First: flush the steering unit out. Do this by disconnecting the low pressure hose that returns to the pump and putting the end of the hose in a clean clear container. With the ENGINE OFF --- turn the wheel lock to lock until you can't get any more fluid to come out. Closely inspect the fluid (this is why you used a clear container) looking for any sort of debris that isn't fluid. If you find anything, there's a good chance that the unit or the pump (or both) are damaged. Hydaulic systems REALLY don't like contamination. If you do find something, you can try repeatedly fiilling (using the procedure below) and draining the system (using new clean fluid each time) to see if you can flush all the contamination out.

Refill procedure:
Center the wheel, fill the reservoir, start the engine and let it run for a few seconds (less than 5).
*DON"T TOUCH THE STEERING WHEEL.*
Kill the engine and recheck fluid level, topping off as needed.

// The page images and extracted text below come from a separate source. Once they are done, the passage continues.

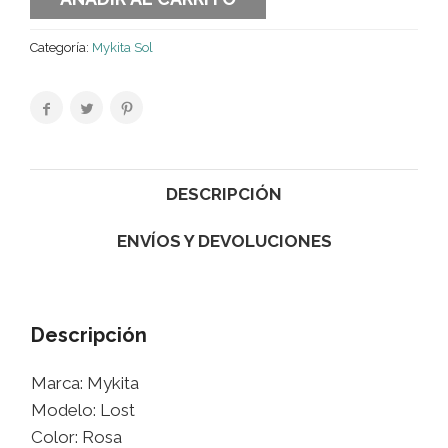
Categoría:
Mykita Sol
DESCRIPCIÓN
ENVÍOS Y DEVOLUCIONES
Descripción
Marca: Mykita
Modelo: Lost
Color: Rosa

Repeat the above until you go through several "cycles" and the fluid level stays the same (you don't need to add any)

Next, start the engine, turn the wheel about 1/8 turn right and left - ONE TIME. Shut off engine, recheck/refill fluid.

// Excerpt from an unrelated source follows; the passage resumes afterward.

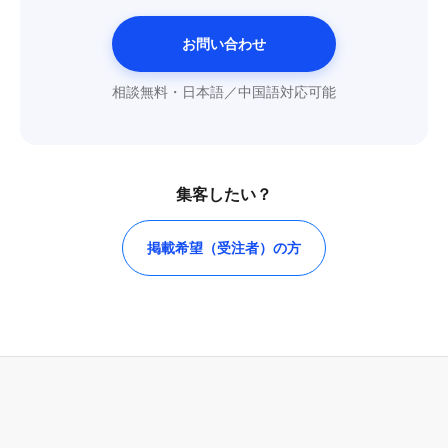
お問い合わせ
相談無料・日本語／中国語対応可能
集客したい？
掲載希望（受注者）の方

Repeat above until fluid level doesn't change.

Repeat cycles as above, using gradually larger and larger movements of the steering wheel for each set of cycles until you get to the point where you can turn the wheel lock to lock without having to add any fluid to the reservoir to keep it at the correct level.

If at any point something doesn't seem "right", stop. There could be something wrong in either the pump or the box.

Bear


----------



## pontiac (Mar 6, 2011)

did you connect the pressure hose to the correct port on the box? Check valve inline could have seized with the heat. also extreme heat will cook the steering fluid, seals and bearings doubt it will not have a problem now.


----------



## fiesta62 (Jan 12, 2011)

pontiac said:


> did you connect the pressure hose to the correct port on the box? Check valve inline could have seized with the heat. also extreme heat will cook the steering fluid, seals and bearings doubt it will not have a problem now.

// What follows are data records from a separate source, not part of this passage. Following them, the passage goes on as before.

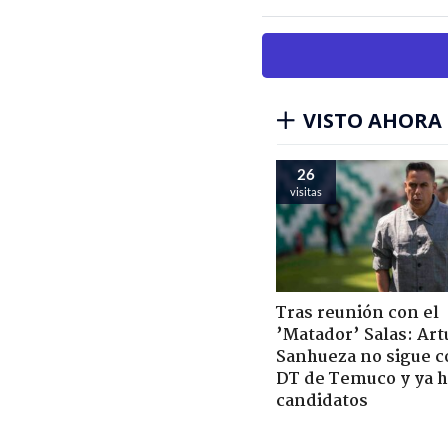
VISTO AHORA
26
visitas
Tras reunión con el
’Matador’ Salas: Art
Sanhueza no sigue 
DT de Temuco y ya h
candidatos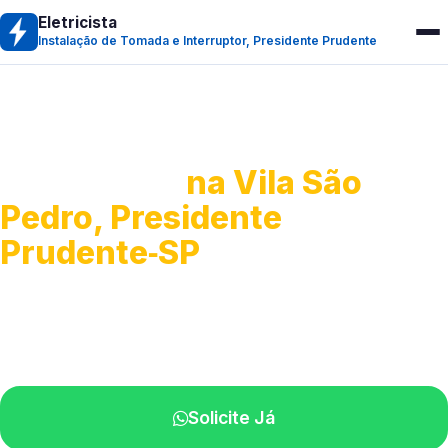
Eletricista
Instalação de Tomada e Interruptor, Presidente Prudente
Instalação de Tomada e
Interruptor
na Vila São
Pedro, Presidente
Prudente‑SP
Instalação e troca de componentes elétricos.
Profissionais experientes atuando na sua região.
Solicite Já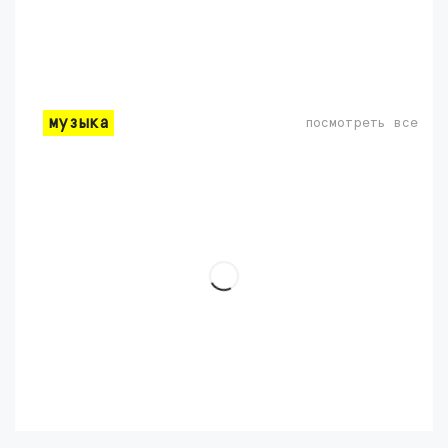
музыка
посмотреть все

i took out the new replacement box that overheated everything....installed the original box but this time we changed the stop on the end of the box so i now have full left turning abilty...this was the reason i bought the new box, my mechanic only told me today he could change the stop on the old box...so all is ok, pump still works fine, old box back in with correct stop....i am asking for a refund on this new box i got..... i got the old box from rock auto they argued that the stops are correct, i took the stop out and sat it beside the stop in the factory box, the rock auto stop was much bigger, this is why i could not turn left, rock wont refund they argue i installed the box wrong, i got pics i have the proof, there stops were wrong, rock cost me over $1000 in wasted mechanic cost and the wrong stop box....


----------



## fiesta62 (Jan 12, 2011)

BearGFR said:


> Try this method. It was given to me buy a guy who has a business rebuilding power steering units. He did mine, and I'm happy with it.
> First: flush the steering unit out. Do this by disconnecting the low pressure hose that returns to the pump and putting the end of the hose in a clean clear container. With the ENGINE OFF --- turn the wheel lock to lock until you can't get any more fluid to come out. Closely inspect the fluid (this is why you used a clear container) looking for any sort of debris that isn't fluid. If you find anything, there's a good chance that the unit or the pump (or both) are damaged. Hydaulic systems REALLY don't like contamination. If you do find something, you can try repeatedly fiilling (using the procedure below) and draining the system (using new clean fluid each time) to see if you can flush all the contamination out.
> 
> Refill procedure:
> ...


thanks bear i followed the instructions and all bled easy....all good now...


----------



## geeteeohguy (Feb 2, 2008)

.....Sounds to me like you've got the hot steering set-up!


----------